Scene geometry reasoning data

***

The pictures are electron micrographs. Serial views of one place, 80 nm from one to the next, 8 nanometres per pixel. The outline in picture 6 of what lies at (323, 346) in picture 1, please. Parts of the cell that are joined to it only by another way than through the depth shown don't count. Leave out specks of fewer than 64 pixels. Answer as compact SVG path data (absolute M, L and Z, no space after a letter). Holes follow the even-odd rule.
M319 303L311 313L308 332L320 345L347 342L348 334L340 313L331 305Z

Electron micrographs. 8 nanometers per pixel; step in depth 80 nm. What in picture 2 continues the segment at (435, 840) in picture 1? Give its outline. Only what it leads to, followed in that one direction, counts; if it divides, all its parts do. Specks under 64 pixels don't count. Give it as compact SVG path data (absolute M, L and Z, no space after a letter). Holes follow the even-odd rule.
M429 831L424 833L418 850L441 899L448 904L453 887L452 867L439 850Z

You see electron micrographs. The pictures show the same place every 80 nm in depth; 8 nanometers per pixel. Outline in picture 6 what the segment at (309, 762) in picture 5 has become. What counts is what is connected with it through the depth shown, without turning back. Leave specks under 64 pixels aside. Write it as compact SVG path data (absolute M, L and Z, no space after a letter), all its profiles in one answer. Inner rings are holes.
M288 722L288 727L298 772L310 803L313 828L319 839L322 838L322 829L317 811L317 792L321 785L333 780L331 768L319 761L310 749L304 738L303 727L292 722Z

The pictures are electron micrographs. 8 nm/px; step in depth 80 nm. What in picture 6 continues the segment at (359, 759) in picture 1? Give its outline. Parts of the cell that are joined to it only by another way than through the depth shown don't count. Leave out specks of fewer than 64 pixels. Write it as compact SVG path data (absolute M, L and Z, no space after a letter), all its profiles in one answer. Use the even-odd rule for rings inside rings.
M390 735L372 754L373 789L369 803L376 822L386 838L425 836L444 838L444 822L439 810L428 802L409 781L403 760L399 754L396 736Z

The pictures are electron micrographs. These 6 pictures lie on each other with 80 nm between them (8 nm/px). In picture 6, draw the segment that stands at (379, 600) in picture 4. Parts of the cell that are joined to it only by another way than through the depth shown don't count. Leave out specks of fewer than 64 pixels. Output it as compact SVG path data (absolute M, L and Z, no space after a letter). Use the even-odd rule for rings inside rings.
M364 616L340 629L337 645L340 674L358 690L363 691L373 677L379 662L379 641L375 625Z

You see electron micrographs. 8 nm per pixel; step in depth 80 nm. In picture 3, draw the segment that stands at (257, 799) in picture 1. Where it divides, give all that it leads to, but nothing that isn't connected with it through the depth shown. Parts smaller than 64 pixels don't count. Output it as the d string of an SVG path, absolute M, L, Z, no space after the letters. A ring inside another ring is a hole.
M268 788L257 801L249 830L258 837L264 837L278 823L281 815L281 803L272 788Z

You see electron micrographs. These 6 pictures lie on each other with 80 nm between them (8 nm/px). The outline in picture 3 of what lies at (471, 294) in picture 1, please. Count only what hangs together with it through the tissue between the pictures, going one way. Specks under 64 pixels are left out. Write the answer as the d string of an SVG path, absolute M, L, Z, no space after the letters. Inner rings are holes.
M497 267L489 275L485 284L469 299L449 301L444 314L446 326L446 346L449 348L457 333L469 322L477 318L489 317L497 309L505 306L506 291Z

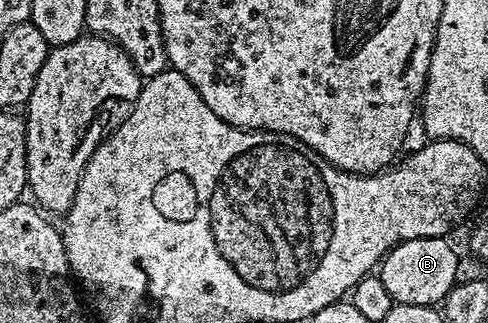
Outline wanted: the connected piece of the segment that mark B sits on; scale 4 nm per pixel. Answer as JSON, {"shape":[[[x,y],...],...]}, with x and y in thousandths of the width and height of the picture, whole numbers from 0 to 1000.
{"shape":[[[914,737],[848,740],[818,752],[785,793],[773,848],[781,870],[789,870],[789,895],[797,895],[803,932],[873,950],[906,941],[943,861],[941,789],[916,749]]]}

***

**Required action:** Each entry above should be printed again word for word, with any picture dropped.

**Result of the task:**
The pictures are electron micrographs. Serial views of one place, 80 nm from one to the next, 8 nanometres per pixel. The outline in picture 6 of what lies at (323, 346) in picture 1, please. Parts of the cell that are joined to it only by another way than through the depth shown don't count. Leave out specks of fewer than 64 pixels. Answer as compact SVG path data (absolute M, L and Z, no space after a letter). Holes follow the even-odd rule.
M319 303L311 313L308 332L320 345L347 342L348 334L340 313L331 305Z

Electron micrographs. 8 nanometers per pixel; step in depth 80 nm. What in picture 2 continues the segment at (435, 840) in picture 1? Give its outline. Only what it leads to, followed in that one direction, counts; if it divides, all its parts do. Specks under 64 pixels don't count. Give it as compact SVG path data (absolute M, L and Z, no space after a letter). Holes follow the even-odd rule.
M429 831L424 833L418 850L441 899L448 904L453 887L452 867L439 850Z

You see electron micrographs. The pictures show the same place every 80 nm in depth; 8 nanometers per pixel. Outline in picture 6 what the segment at (309, 762) in picture 5 has become. What counts is what is connected with it through the depth shown, without turning back. Leave specks under 64 pixels aside. Write it as compact SVG path data (absolute M, L and Z, no space after a letter), all its profiles in one answer. Inner rings are holes.
M288 722L288 727L298 772L310 803L313 828L319 839L322 838L322 829L317 811L317 792L321 785L333 780L331 768L319 761L310 749L304 738L303 727L292 722Z

The pictures are electron micrographs. 8 nm/px; step in depth 80 nm. What in picture 6 continues the segment at (359, 759) in picture 1? Give its outline. Parts of the cell that are joined to it only by another way than through the depth shown don't count. Leave out specks of fewer than 64 pixels. Write it as compact SVG path data (absolute M, L and Z, no space after a letter), all its profiles in one answer. Use the even-odd rule for rings inside rings.
M390 735L372 754L373 789L369 803L376 822L386 838L425 836L444 838L444 822L439 810L428 802L409 781L403 760L399 754L396 736Z

The pictures are electron micrographs. These 6 pictures lie on each other with 80 nm between them (8 nm/px). In picture 6, draw the segment that stands at (379, 600) in picture 4. Parts of the cell that are joined to it only by another way than through the depth shown don't count. Leave out specks of fewer than 64 pixels. Output it as compact SVG path data (absolute M, L and Z, no space after a letter). Use the even-odd rule for rings inside rings.
M364 616L340 629L337 645L340 674L358 690L363 691L373 677L379 662L379 641L375 625Z

You see electron micrographs. 8 nm per pixel; step in depth 80 nm. In picture 3, draw the segment that stands at (257, 799) in picture 1. Where it divides, give all that it leads to, but nothing that isn't connected with it through the depth shown. Parts smaller than 64 pixels don't count. Output it as the d string of an SVG path, absolute M, L, Z, no space after the letters. A ring inside another ring is a hole.
M268 788L257 801L249 830L258 837L264 837L278 823L281 815L281 803L272 788Z

You see electron micrographs. These 6 pictures lie on each other with 80 nm between them (8 nm/px). The outline in picture 3 of what lies at (471, 294) in picture 1, please. Count only what hangs together with it through the tissue between the pictures, going one way. Specks under 64 pixels are left out. Write the answer as the d string of an SVG path, absolute M, L, Z, no space after the letters. Inner rings are holes.
M497 267L489 275L485 284L469 299L449 301L444 314L446 326L446 346L449 348L457 333L469 322L477 318L489 317L497 309L505 306L506 291Z

Outline wanted: the connected piece of the segment that mark B sits on; scale 4 nm per pixel. Answer as JSON, {"shape":[[[x,y],...],...]}, with x and y in thousandths of the width and height of the picture, whole numbers from 0 to 1000.
{"shape":[[[914,737],[848,740],[818,752],[785,793],[773,848],[781,870],[789,870],[789,895],[797,895],[803,932],[873,950],[906,941],[943,861],[941,789],[916,749]]]}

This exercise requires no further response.